Littlejohn knocked on the locked doors of the vestibule. A potman, with a florid face and bald head and wearing a large apron, opened it. He was carrying a brush and shovel.
‘We’re shut. You ought to know that. Can’t you tell the time?’
He seemed pleased with the information he was giving and leered. His large mouth was full of big false teeth and gave him the appearance of wearing a hideous carnival mask.
‘Police.’
‘You’ve nothin’ on us. This is a well-run ’ouse.’
‘I’m sure it is. May I use your telephone, please?’
Littlejohn rang up the police at Willesden and told them Mrs. Jump’s tale briefly. They promised to send a man to look over the empty house in July Street. Mr. Hollows, the agent, lived in Willesden and would probably have the key.
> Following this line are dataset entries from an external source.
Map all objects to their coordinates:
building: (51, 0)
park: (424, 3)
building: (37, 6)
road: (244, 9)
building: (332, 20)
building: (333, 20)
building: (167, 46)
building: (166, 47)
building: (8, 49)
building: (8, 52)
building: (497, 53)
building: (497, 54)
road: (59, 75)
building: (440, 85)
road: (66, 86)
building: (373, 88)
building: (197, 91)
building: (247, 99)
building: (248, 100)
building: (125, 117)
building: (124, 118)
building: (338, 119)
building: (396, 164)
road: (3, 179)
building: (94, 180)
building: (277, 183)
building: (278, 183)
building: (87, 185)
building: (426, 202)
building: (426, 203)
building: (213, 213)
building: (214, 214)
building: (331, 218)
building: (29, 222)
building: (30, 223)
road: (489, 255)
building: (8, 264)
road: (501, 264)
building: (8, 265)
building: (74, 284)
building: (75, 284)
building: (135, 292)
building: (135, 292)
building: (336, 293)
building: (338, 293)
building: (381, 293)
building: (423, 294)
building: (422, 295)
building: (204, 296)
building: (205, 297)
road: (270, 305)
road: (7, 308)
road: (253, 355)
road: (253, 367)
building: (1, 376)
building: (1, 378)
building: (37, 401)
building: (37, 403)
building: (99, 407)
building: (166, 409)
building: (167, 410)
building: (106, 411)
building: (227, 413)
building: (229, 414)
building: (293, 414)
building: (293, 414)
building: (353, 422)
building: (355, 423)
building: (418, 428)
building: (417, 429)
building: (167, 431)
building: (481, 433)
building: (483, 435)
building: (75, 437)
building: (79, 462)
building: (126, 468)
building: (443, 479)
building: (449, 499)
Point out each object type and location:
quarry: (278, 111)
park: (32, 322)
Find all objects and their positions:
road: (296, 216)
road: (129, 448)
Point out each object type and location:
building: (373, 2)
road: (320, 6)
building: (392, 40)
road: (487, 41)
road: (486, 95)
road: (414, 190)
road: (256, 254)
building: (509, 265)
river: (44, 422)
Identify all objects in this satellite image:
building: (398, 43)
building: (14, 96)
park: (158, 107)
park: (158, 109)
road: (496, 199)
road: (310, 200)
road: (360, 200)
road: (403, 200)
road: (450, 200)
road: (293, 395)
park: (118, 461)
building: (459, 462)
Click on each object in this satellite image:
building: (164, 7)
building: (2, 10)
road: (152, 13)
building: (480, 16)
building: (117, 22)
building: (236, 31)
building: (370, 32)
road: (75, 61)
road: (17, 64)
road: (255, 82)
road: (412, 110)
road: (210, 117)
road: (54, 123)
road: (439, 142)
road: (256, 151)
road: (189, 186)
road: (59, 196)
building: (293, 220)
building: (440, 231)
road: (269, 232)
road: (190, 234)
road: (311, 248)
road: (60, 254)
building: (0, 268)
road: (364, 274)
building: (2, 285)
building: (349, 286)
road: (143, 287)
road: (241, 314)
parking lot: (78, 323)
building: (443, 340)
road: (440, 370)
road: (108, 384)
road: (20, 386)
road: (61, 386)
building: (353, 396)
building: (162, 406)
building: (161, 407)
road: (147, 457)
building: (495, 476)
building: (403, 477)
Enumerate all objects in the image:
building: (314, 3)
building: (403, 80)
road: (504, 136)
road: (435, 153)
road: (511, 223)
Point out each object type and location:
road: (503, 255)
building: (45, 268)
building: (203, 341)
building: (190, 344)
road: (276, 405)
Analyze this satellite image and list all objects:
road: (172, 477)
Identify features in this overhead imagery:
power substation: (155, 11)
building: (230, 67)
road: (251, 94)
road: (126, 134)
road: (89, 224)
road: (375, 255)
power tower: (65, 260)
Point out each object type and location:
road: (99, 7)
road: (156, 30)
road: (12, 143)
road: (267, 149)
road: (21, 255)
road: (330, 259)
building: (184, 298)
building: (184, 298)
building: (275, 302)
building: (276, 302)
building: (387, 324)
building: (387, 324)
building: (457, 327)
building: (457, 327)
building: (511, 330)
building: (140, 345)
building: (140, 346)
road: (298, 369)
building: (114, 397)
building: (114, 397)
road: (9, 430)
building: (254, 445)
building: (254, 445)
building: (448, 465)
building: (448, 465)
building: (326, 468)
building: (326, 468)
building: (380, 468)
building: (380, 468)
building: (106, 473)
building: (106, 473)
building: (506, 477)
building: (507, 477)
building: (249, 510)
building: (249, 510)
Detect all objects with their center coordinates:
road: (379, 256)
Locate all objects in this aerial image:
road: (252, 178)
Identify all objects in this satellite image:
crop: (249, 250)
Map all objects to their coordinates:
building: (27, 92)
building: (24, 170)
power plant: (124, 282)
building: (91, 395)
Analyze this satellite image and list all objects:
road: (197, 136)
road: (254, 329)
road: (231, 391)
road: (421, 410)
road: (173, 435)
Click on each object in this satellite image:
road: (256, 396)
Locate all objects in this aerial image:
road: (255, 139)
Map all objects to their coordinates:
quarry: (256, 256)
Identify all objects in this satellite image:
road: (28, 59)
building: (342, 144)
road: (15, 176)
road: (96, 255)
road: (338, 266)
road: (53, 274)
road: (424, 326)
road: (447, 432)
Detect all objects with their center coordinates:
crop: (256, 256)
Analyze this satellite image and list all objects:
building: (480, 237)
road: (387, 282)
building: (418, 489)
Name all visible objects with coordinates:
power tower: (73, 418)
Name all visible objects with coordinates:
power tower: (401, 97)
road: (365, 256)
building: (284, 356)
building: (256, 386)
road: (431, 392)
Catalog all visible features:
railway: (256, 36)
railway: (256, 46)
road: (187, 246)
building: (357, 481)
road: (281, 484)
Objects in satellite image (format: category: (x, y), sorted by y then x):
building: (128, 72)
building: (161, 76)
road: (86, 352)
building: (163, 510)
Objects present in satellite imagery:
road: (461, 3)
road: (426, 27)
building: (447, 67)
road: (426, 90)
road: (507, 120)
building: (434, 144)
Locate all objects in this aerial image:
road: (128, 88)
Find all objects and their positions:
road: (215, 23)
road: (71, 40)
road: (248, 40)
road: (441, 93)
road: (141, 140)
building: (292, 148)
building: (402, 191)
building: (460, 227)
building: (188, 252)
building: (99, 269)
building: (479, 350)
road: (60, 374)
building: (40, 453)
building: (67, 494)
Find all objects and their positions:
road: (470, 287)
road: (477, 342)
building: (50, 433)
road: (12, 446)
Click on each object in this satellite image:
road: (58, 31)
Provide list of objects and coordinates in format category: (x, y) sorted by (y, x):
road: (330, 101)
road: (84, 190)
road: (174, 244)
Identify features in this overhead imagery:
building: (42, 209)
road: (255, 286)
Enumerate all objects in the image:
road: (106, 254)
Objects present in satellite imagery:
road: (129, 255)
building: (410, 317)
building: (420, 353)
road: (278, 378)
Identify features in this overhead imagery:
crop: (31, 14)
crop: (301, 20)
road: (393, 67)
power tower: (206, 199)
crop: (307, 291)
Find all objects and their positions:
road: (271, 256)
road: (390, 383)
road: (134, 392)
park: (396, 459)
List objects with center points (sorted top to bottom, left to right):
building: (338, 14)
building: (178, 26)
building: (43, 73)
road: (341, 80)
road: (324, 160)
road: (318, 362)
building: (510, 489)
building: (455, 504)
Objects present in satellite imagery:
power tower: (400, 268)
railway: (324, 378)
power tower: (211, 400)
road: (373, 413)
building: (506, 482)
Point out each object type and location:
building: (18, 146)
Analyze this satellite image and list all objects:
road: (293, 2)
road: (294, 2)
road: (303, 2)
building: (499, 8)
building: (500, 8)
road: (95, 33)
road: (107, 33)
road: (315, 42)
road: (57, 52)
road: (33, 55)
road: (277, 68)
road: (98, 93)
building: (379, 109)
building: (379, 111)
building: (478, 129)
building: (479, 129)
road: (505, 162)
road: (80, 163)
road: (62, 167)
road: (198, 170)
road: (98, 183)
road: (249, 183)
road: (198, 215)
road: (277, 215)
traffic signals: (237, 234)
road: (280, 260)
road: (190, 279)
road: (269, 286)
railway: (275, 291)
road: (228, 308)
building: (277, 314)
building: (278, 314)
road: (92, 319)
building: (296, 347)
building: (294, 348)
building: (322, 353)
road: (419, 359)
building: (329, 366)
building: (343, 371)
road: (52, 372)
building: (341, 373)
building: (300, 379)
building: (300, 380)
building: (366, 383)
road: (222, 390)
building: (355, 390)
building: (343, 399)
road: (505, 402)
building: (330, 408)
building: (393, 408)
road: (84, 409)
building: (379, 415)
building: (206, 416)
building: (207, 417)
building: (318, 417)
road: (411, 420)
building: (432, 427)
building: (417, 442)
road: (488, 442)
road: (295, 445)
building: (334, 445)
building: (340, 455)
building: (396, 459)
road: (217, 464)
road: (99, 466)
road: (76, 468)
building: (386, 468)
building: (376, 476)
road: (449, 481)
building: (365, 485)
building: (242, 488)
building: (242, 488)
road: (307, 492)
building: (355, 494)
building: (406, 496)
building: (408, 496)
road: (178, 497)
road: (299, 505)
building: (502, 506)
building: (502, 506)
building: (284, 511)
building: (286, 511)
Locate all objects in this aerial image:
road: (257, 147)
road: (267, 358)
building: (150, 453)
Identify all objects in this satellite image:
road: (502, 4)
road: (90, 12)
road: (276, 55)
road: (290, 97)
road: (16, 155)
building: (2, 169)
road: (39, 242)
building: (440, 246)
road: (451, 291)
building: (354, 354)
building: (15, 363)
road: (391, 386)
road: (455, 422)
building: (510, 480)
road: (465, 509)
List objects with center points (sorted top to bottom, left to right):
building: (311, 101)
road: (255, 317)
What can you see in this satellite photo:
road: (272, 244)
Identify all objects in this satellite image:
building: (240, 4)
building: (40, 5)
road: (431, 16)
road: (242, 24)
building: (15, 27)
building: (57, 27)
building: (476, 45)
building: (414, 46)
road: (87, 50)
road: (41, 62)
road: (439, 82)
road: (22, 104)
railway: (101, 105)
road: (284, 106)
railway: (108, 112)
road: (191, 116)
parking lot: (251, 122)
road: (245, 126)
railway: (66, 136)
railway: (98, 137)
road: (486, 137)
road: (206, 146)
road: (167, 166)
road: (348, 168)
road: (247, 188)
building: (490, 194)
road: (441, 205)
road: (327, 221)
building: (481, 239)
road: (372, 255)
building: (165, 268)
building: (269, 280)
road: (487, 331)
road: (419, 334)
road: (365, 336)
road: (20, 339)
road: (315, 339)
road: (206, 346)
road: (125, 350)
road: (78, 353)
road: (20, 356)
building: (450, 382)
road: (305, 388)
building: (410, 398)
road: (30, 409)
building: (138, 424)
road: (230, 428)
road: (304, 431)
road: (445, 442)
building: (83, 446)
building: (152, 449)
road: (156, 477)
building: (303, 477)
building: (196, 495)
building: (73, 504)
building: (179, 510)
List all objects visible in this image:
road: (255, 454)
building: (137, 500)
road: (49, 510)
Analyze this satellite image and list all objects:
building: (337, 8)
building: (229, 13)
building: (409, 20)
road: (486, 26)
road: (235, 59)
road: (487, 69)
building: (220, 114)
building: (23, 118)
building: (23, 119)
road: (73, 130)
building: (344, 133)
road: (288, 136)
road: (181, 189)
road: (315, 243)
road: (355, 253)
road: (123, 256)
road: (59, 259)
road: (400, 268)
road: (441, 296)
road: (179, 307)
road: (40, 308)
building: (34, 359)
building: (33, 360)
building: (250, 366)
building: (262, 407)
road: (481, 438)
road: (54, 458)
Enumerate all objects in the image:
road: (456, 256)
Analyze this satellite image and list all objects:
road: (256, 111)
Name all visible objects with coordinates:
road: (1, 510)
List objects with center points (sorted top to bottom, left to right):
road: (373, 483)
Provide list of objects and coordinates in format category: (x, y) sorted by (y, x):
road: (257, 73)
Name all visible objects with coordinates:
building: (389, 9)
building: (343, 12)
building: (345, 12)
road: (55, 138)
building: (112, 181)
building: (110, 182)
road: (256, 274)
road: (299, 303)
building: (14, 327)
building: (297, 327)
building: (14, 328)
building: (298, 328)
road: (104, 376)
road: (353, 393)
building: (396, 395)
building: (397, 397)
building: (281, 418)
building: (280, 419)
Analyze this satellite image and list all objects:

The sergeant sounded surprised at the request, but put on his best posh voice and good manners for the occasion. He ended up by talking to Littlejohn as though he were somebody they had to humour, just to ease his mind.
‘Leave it to us, sir. We’ll do the necessary. You may rely on us. …’
‘I’ve no doubt at all about that. Good night, sergeant.’
The potman was still leering when Littlejohn returned from the telephone.
‘You’ll pay for the call, I ’ope?’
‘Send me a bill to Scotland Yard.’
The man looked so surprised and hurt that Littlejohn laughed and slipped a shilling in his waistcoat pocket. He left the potman searching the lining of the garment; there was a hole in it.
Littlejohn felt tired. The dismal scene, the damp persistent drizzle, the amber, etiolating glow of the street lights. Passers-by looking like yellow corpses walking in some strange hell. And over all, the squalor and fetid air of a neighbourhood over-crowded with sleepers and overhung by property in various stages of decay. He always felt jaded when his spirits were damped. He wished he’d asked the barman for a double whisky. He could guess the answer.